Objetivo del ejercicio: Copia íntegro y sin cambios el texto sobre Trump y Nixon que aparece a continuación.

Texto proporcionado:
Trump, por el contrario, parece pasar los días tuiteando y viendo Fox News. El único gran logro político de su Gobierno hasta el momento ha sido la rebaja fiscal de 2017, que supuestamente desataría una oleada de inversiones empresariales, pero no lo hizo.Ha respondido a la amenaza de la covid-19 primero negándola, y después con esfuerzos frenéticos, no para controlar la pandemia, sino para echar la culpa a otros por las políticas caóticas e ineficaces.
Por eso, Trump no es Nixon. Y el país que intenta dominar –su palabra favorita– también es muy distinto. La buena noticia es que Estados Unidos es actualmente un país mucho menos racista y mucho más tolerante que en 1970. Curiosamente, numerosos sondeos muestran que la mayoría de los estadounidenses aprueba las protestas inspiradas por la muerte de George Floyd, y desaprueba firmemente la respuesta de Trump.
Esto no significa que el racismo sistémico haya desaparecido, ni mucho menos. Pero una mayoría de estadounidenses está dispuesta a reconocer que ese racismo es real y a verlo como un problema, lo que representa un enorme avance moral. La “mayoría silenciosa” de Nixon es ahora una minoría ruidosa.

Entradas registradas:
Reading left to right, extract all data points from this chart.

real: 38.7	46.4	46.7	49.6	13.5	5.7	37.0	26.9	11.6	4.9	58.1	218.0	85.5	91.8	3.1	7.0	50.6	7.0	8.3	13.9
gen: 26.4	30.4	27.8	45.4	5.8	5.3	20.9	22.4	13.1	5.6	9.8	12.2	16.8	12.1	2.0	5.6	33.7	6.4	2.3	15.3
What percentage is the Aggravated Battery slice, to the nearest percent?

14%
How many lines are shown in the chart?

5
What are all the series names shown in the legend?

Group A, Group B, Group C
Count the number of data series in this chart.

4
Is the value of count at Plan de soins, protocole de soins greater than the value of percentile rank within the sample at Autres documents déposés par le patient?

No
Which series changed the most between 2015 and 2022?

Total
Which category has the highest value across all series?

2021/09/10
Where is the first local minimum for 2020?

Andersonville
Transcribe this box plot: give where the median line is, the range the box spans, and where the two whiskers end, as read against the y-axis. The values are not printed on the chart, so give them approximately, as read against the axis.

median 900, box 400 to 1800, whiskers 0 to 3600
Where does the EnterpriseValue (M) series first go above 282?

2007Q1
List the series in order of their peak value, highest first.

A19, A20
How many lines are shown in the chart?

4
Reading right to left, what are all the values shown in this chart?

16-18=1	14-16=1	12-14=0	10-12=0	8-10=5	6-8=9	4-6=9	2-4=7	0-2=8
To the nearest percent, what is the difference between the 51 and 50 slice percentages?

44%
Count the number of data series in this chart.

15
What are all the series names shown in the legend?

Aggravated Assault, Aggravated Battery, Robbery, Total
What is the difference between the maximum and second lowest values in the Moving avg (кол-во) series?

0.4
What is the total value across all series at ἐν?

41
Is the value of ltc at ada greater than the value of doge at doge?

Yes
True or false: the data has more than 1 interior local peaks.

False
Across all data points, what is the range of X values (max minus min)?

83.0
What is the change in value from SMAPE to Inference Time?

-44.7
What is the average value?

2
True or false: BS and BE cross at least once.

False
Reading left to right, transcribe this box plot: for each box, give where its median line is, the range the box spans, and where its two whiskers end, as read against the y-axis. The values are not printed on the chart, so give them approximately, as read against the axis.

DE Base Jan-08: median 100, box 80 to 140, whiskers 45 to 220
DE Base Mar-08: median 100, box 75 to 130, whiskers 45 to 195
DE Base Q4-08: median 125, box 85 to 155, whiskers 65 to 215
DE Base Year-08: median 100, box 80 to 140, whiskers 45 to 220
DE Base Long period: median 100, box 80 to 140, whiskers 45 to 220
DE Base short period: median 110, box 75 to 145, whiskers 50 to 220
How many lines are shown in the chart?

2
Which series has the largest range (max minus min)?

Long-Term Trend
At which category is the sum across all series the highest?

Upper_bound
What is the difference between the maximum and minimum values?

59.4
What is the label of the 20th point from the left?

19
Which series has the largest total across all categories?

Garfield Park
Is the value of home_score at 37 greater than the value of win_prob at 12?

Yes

Respuesta del ejercicio:
Trump, por el contrario, parece pasar los días tuiteando y viendo Fox News. El único gran logro político de su Gobierno hasta el momento ha sido la rebaja fiscal de 2017, que supuestamente desataría una oleada de inversiones empresariales, pero no lo hizo.Ha respondido a la amenaza de la covid-19 primero negándola, y después con esfuerzos frenéticos, no para controlar la pandemia, sino para echar la culpa a otros por las políticas caóticas e ineficaces.
Por eso, Trump no es Nixon. Y el país que intenta dominar –su palabra favorita– también es muy distinto. La buena noticia es que Estados Unidos es actualmente un país mucho menos racista y mucho más tolerante que en 1970. Curiosamente, numerosos sondeos muestran que la mayoría de los estadounidenses aprueba las protestas inspiradas por la muerte de George Floyd, y desaprueba firmemente la respuesta de Trump.
Esto no significa que el racismo sistémico haya desaparecido, ni mucho menos. Pero una mayoría de estadounidenses está dispuesta a reconocer que ese racismo es real y a verlo como un problema, lo que representa un enorme avance moral. La “mayoría silenciosa” de Nixon es ahora una minoría ruidosa.